The Big Three Learn a Thing or Two about Making

The Big Three Learn a Thing or Two about Making a Fuel Efficient Car

The automakers aren't happy with President Obama. As if things weren't bad enough before, the government now goes and holds them to a deadline. The new law is, all automakers selling cars in this country need to get the average fuel efficiency across their range of cars up to 35.5 miles per gallon. That doesn't mean that each model of car has to be that fuel-efficient. How would they ever sell super cars then? It just means that if GM wants to make a Camaro and a Corvette that will do 16mpg, that is fine with the government just as long as they make every one of the rest of their range a very fuel efficient car that can balance the muscle cars out. It won't be enough if the rest of their cars do 35.5 mpg. To balance out even a moderately high performance car like the Pontiac Solstice, they will need to drive down the thirst in even their ordinary cars so far down, it'll be a real challenge. The new fuel efficiency rules don't just count the number of models a company has across its range. The rules count the number of units sold of each model too.

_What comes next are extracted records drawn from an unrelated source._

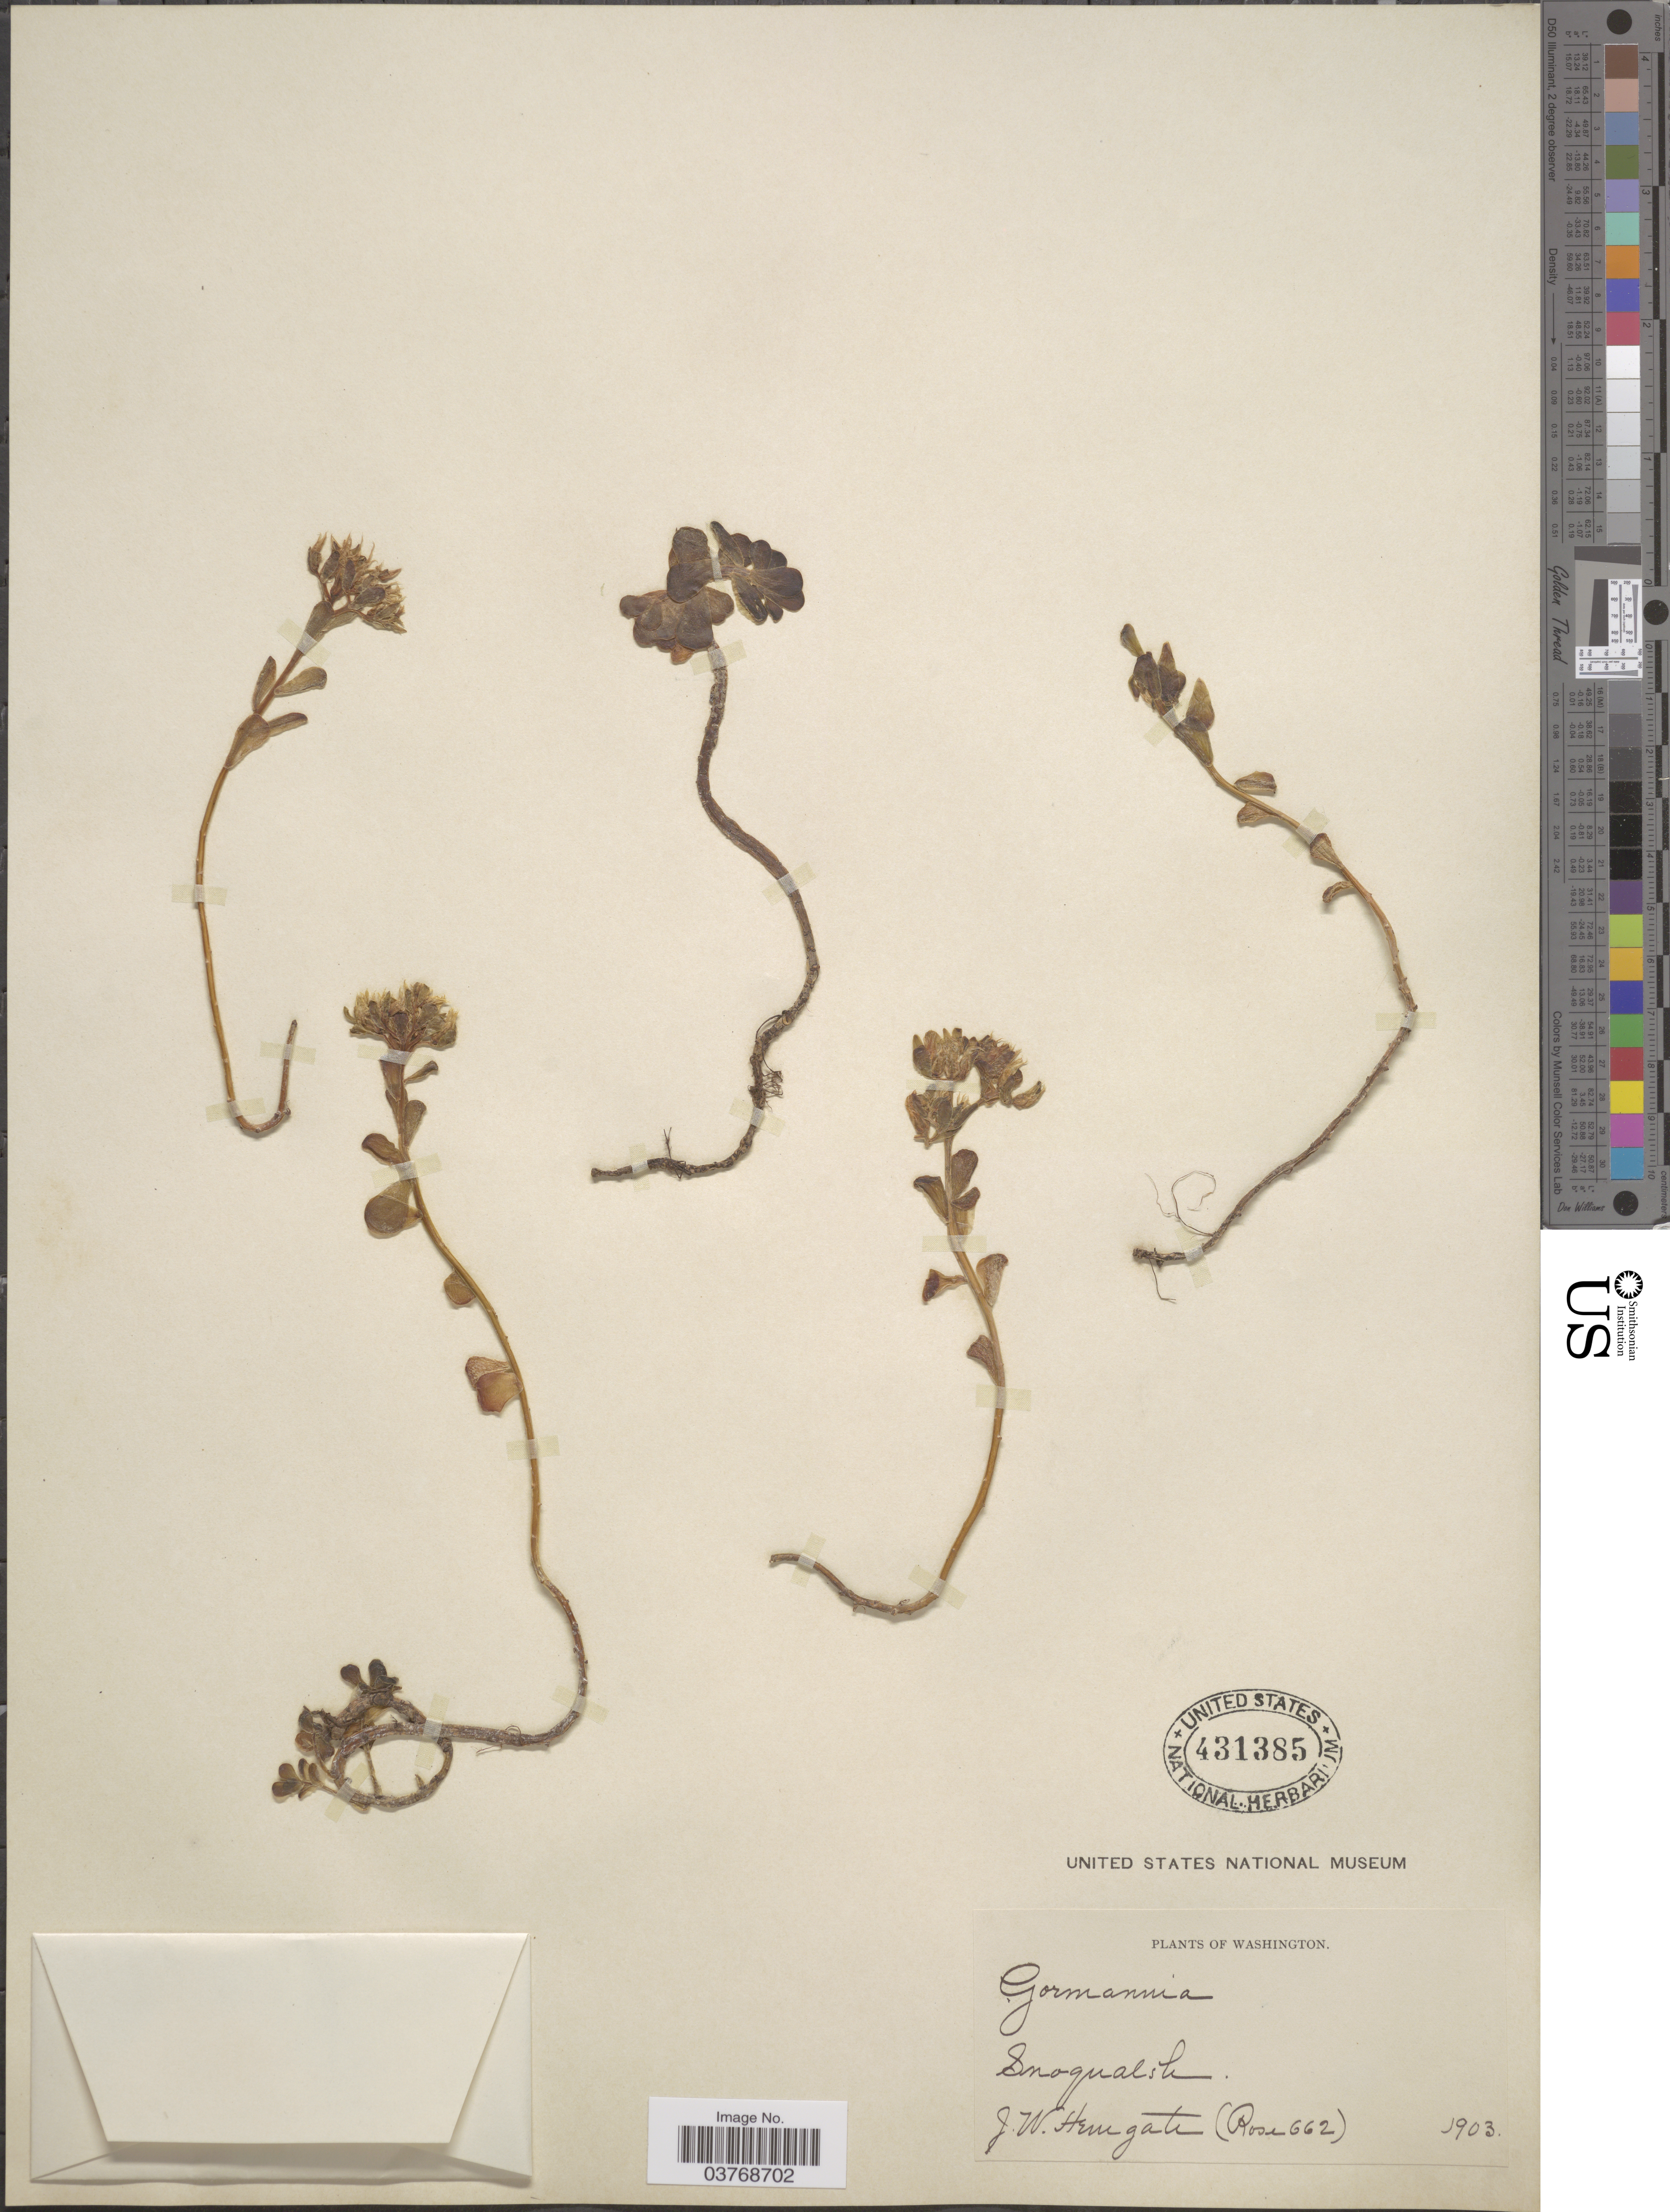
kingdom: Plantae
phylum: Tracheophyta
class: Magnoliopsida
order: Saxifragales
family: Crassulaceae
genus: Sedum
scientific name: Sedum sp.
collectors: J. Hungate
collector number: Rose662?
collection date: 1903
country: United States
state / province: Washington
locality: Snoqualsh.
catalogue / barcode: US 431385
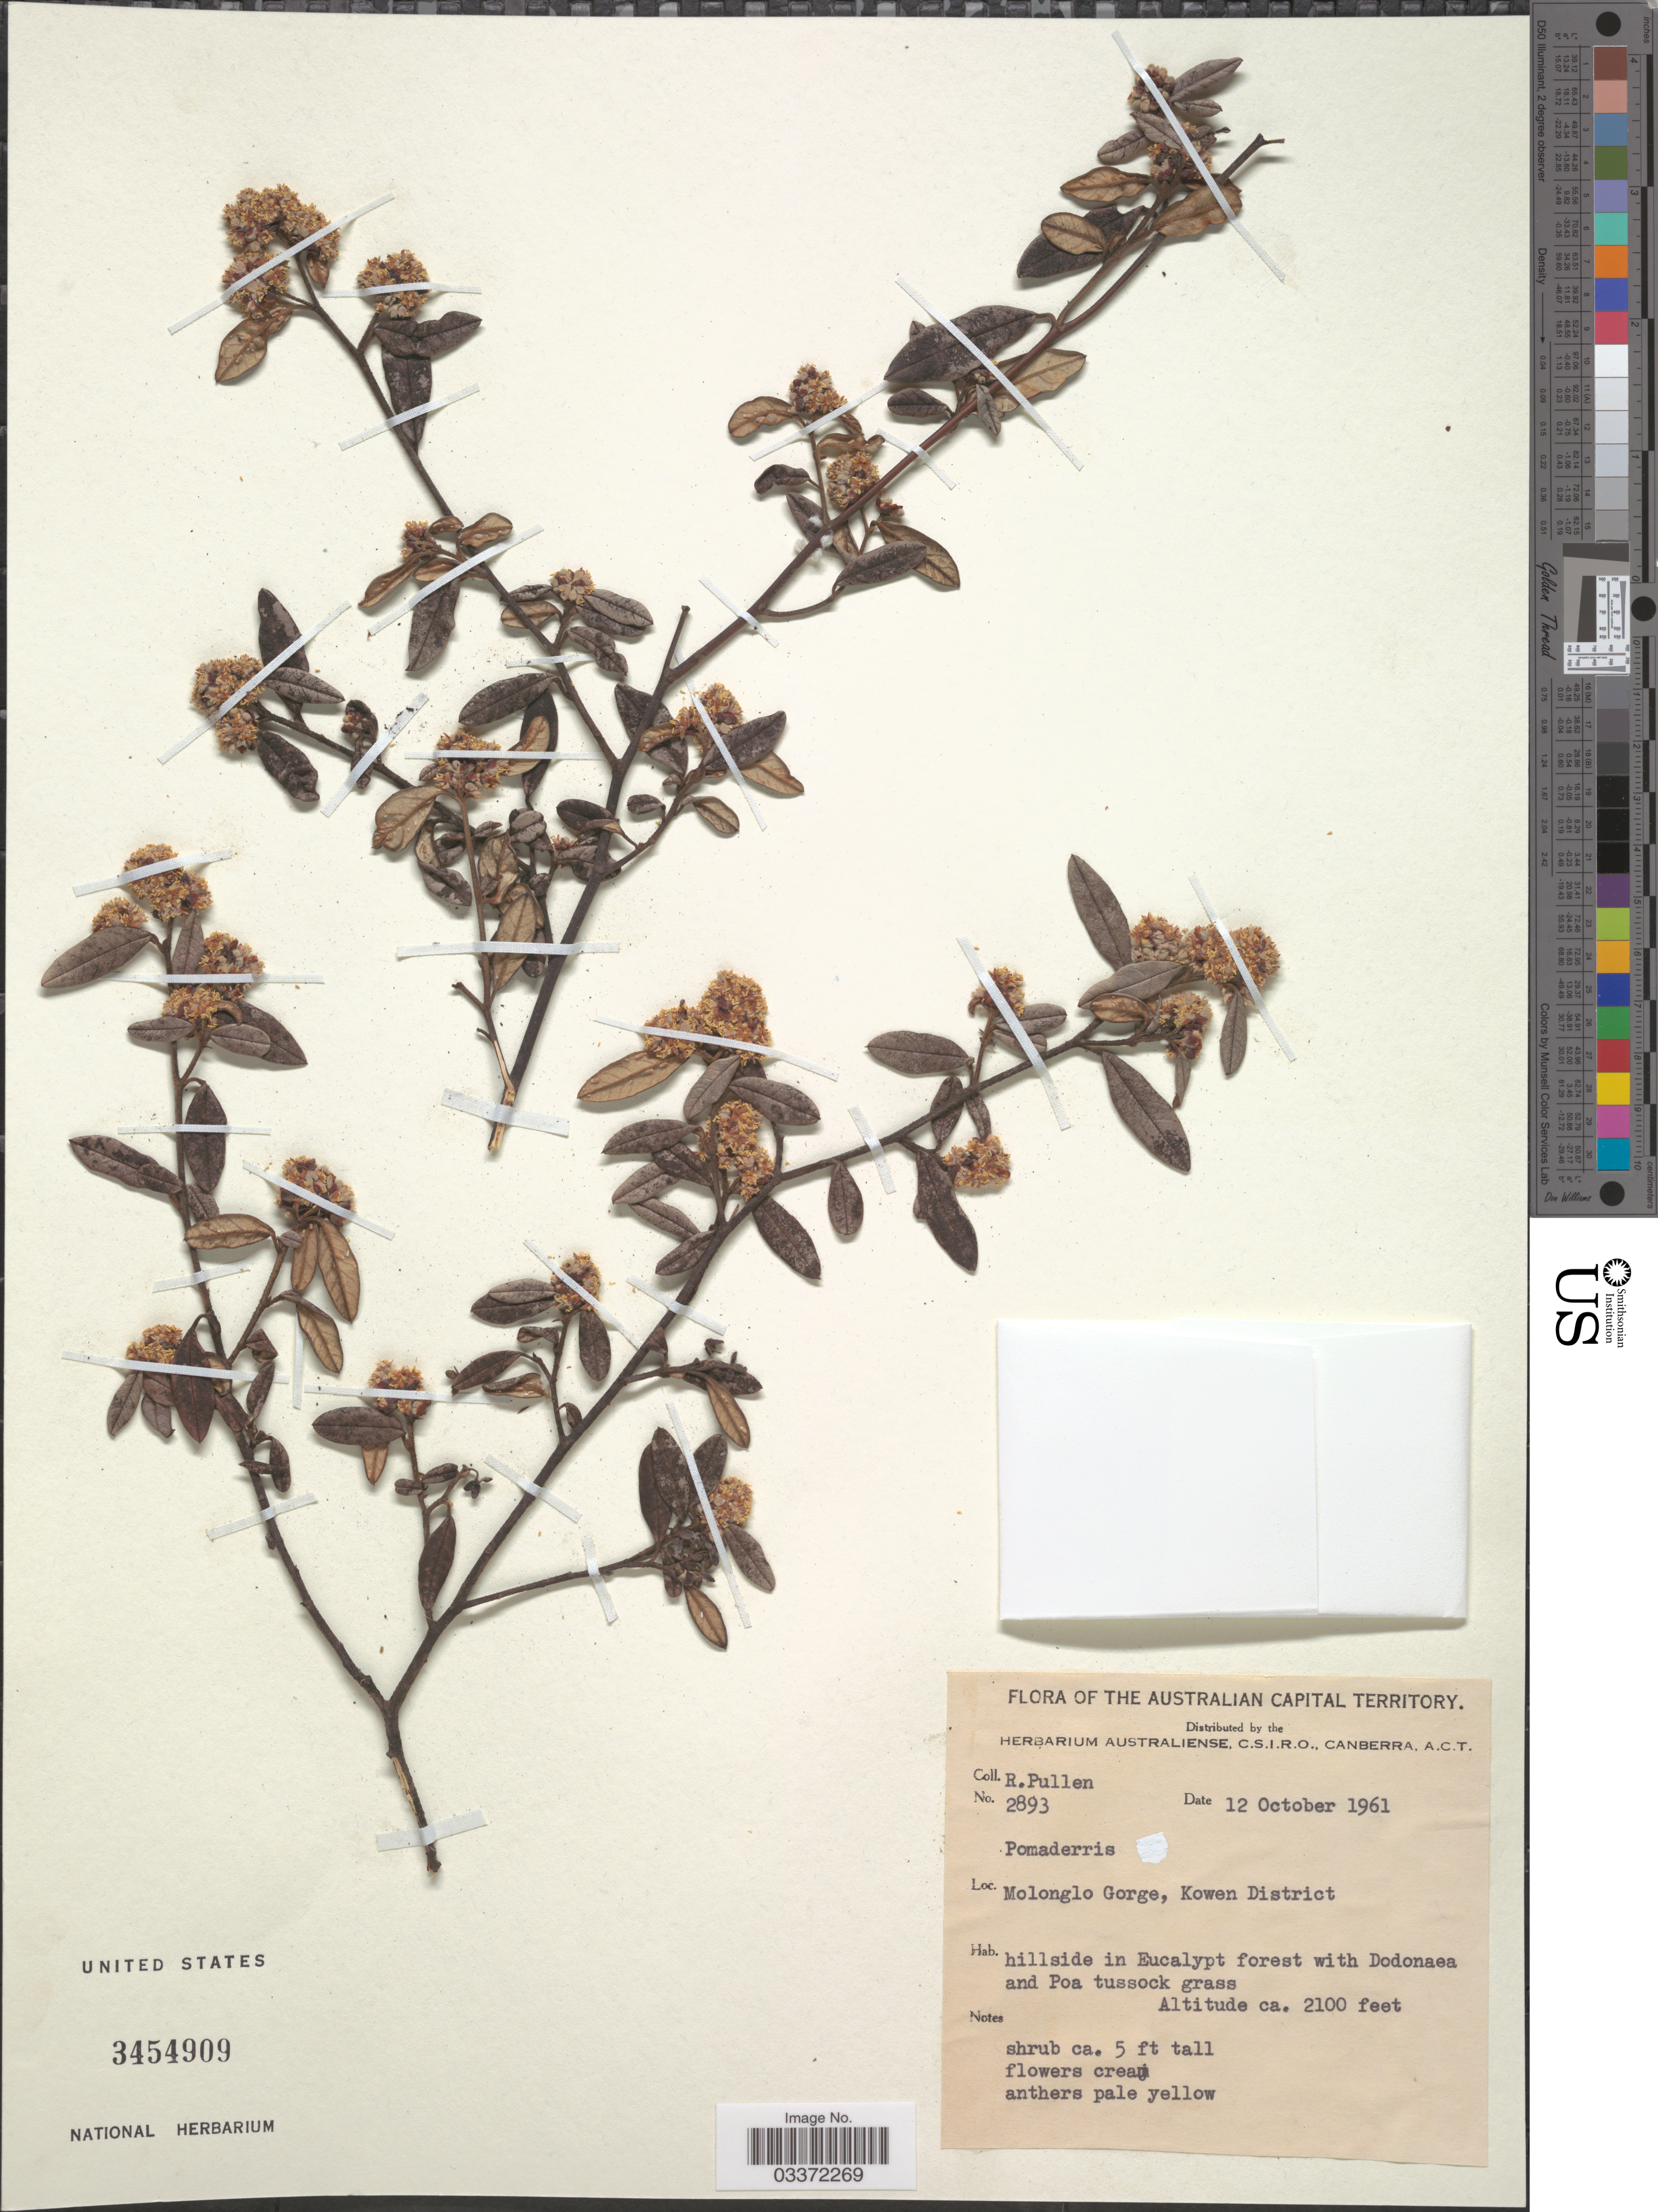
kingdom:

And auto designers and engineers are now being forced to move out of the American Car headspace, to look for better car design philosophies, materials, and cultures from around the world. America is no longer so rich and successful that it can ignore all the rules. This isn't such a great cross to bear; Asian and European manufacturers have been doing it for years ever since they found their fuel prices too high and their road space too low. American brands like Ford and Opel have been makers of small fuel efficient car models in Europe themselves. They just never brought the fuel-efficient show over to America. Sometimes, GM's small cars are just rebadged versions of a product from some company it owns in Asia. For instance, the new Chevrolet Spark, already a big hit in places like India, used to go by the name Daewoo Matiz; until GM bought Daewoo. The Aveo has Daewoo parentage too.

America certainly has some catching up to do; everyone is used to a full-sized cars; in an era where car companies have to toe the 35.5 mpg line, Americans are going to get pretty chummy with the hatchback, a very familiar form the rest of the world around. American automakers just need to study the hatchbacks and subcompacts made over the rest of the world to see how to sell these to Americans, without taking away any of the luxury they're used to. The entire culture of the class of American auto designers is looking at revolutionary change. It used to be that everyone got their kicks from making the loudest and brattiest engines out there. If the rest of the world didn't understand what that meant, they could "go sit with the girls" (as Mark Twain says in Tom Sawyer), was the attitude. That will not cut it anymore in the world of the 35.5 mpg fuel-efficient car. America's designers will just have to sublimate their tastes in loud cars, and express themselves in other ways.